Créée pour garantir la paix et la sécurité internationales, Organisation des Nations unies apparaît de plus en plus comme une simple spectatrice du chaos mondial. Des conflits interminables aux tensions explosives au Moyen-Orient, en passant par les rivalités entre grandes puissances, l’institution semble paralysée, incapable d’imposer le droit face à la force.

Le monde est entré dans une phase de turbulence dangereuse. Le spectre d’un affrontement global, notamment autour de l’Iran, n’est plus une hypothèse lointaine. Pourtant, face à ces menaces, le Conseil de sécurité reste bloqué, prisonnier du droit de veto et des intérêts géopolitiques. Résultat : l’ONU observe, déplore, condamne… mais n’agit pas.

Ce décalage entre les principes affichés et la réalité nourrit une critique de plus en plus vive. L’ONU est accusée d’appliquer le droit de manière sélective, d’être forte avec les faibles et impuissante face aux puissants. Une justice internationale à géométrie variable qui fragilise sa crédibilité et alimente le sentiment d’injustice.

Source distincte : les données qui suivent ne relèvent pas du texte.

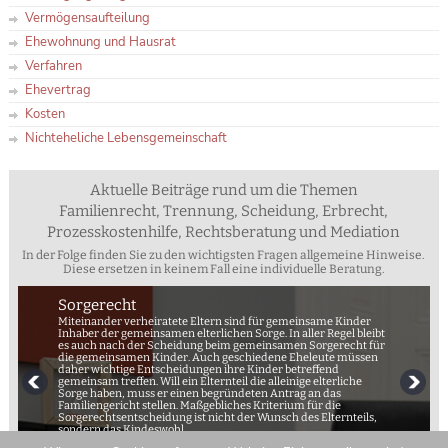
Vermögensaufteilung
Ehewohnung und Hausrat
Verfahren
Ehevertrag
Kosten
Nichteheliche Lebensgemeinschaft
Aktuelle Beiträge rund um die Themen
Familienrecht, Trennung, Scheidung, Erbrecht,
Prozesskostenhilfe, Rechtsberatung und Mediation
In der Folge finden Sie zu den wichtigsten Fragen allgemeine Hinweise.
Diese ersetzen in keinem Fall eine individuelle Beratung.
Sorgerecht
Miteinander verheiratete Eltern sind für gemeinsame Kinder
Inhaber der gemeinsamen elterlichen Sorge. In aller Regel bleibt
es auch nach der Scheidung beim gemeinsamen Sorgerecht für
die gemeinsamen Kinder. Auch geschiedene Eheleute müssen
daher wichtige Entscheidungen ihre Kinder betreffend
gemeinsam treffen. Will ein Elternteil die alleinige elterliche
Sorge haben, muss er einen begründeten Antrag an das
Familiengericht stellen. Maßgebliches Kriterium für die
Sorgerechtsentscheidung ist nicht der Wunsch des Elternteils,
sondern das Kindeswohl.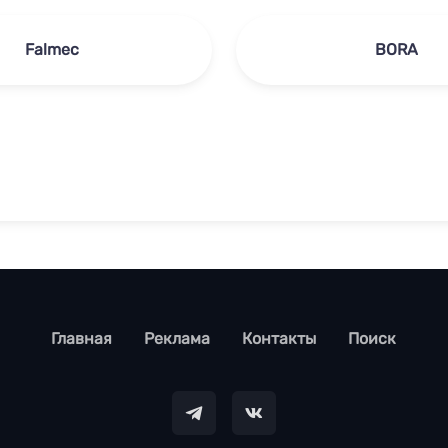
Falmec
BORA
footer
Главная
Реклама
Контакты
Поиск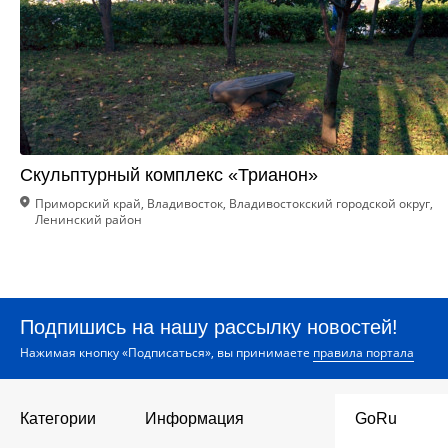
Скульптурный комплекс «Трианон»
Приморский край, Владивосток, Владивостокский городской округ,
Ленинский район
Подпишись на нашу рассылку новостей!
Нажимая кнопку «Подписаться», вы принимаете
правила портала
Категории
Информация
GoRu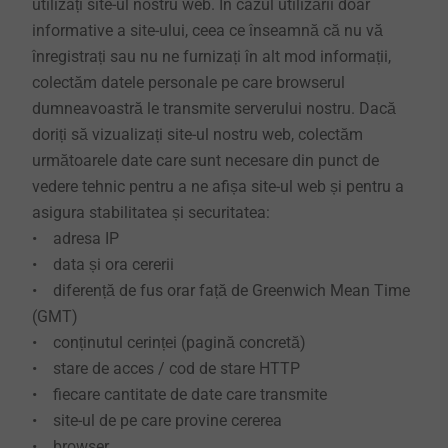
utilizați site-ul nostru web. În cazul utilizării doar
informative a site-ului, ceea ce înseamnă că nu vă
înregistrați sau nu ne furnizați în alt mod informații,
colectăm datele personale pe care browserul
dumneavoastră le transmite serverului nostru. Dacă
doriți să vizualizați site-ul nostru web, colectăm
următoarele date care sunt necesare din punct de
vedere tehnic pentru a ne afișa site-ul web și pentru a
asigura stabilitatea și securitatea:
• adresa IP
• data și ora cererii
• diferență de fus orar față de Greenwich Mean Time
(GMT)
• conținutul cerinței (pagină concretă)
• stare de acces / cod de stare HTTP
• fiecare cantitate de date care transmite
• site-ul de pe care provine cererea
• browser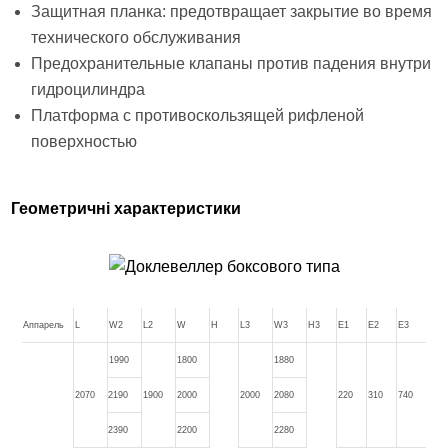
Защитная планка: предотвращает закрытие во время
технического обслуживания
Предохранительные клапаны против падения внутри
гидроцилиндра
Платформа с противоскользящей рифленой
поверхностью
Геометричні характеристики
Аппарель
L
W2
L2
W
H
L3
W3
H3
E1
E2
E3
1990
1800
1880
2070
2190
1900
2000
2000
2080
220
310
740
2390
2200
2280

Faut-il pour autant enterrer l’ONU ? Ce serait sans doute ajouter du chaos au chaos. Car malgré ses limites, elle demeure l’un des derniers espaces de dialogue entre nations. Sans elle, le monde basculerait dans une logique de confrontation directe, sans garde-fous.

Mais une chose est certaine : si l’ONU veut éviter de devenir définitivement une spectatrice impuissante, elle doit se réinventer. Retrouver l’esprit de Hammarskjöld, réformer ses mécanismes, et surtout, redonner au droit international sa véritable force.

Car à défaut, l’histoire retiendra une ironie tragique : une organisation créée pour empêcher l’enfer… devenue témoin silencieuse de son expansion.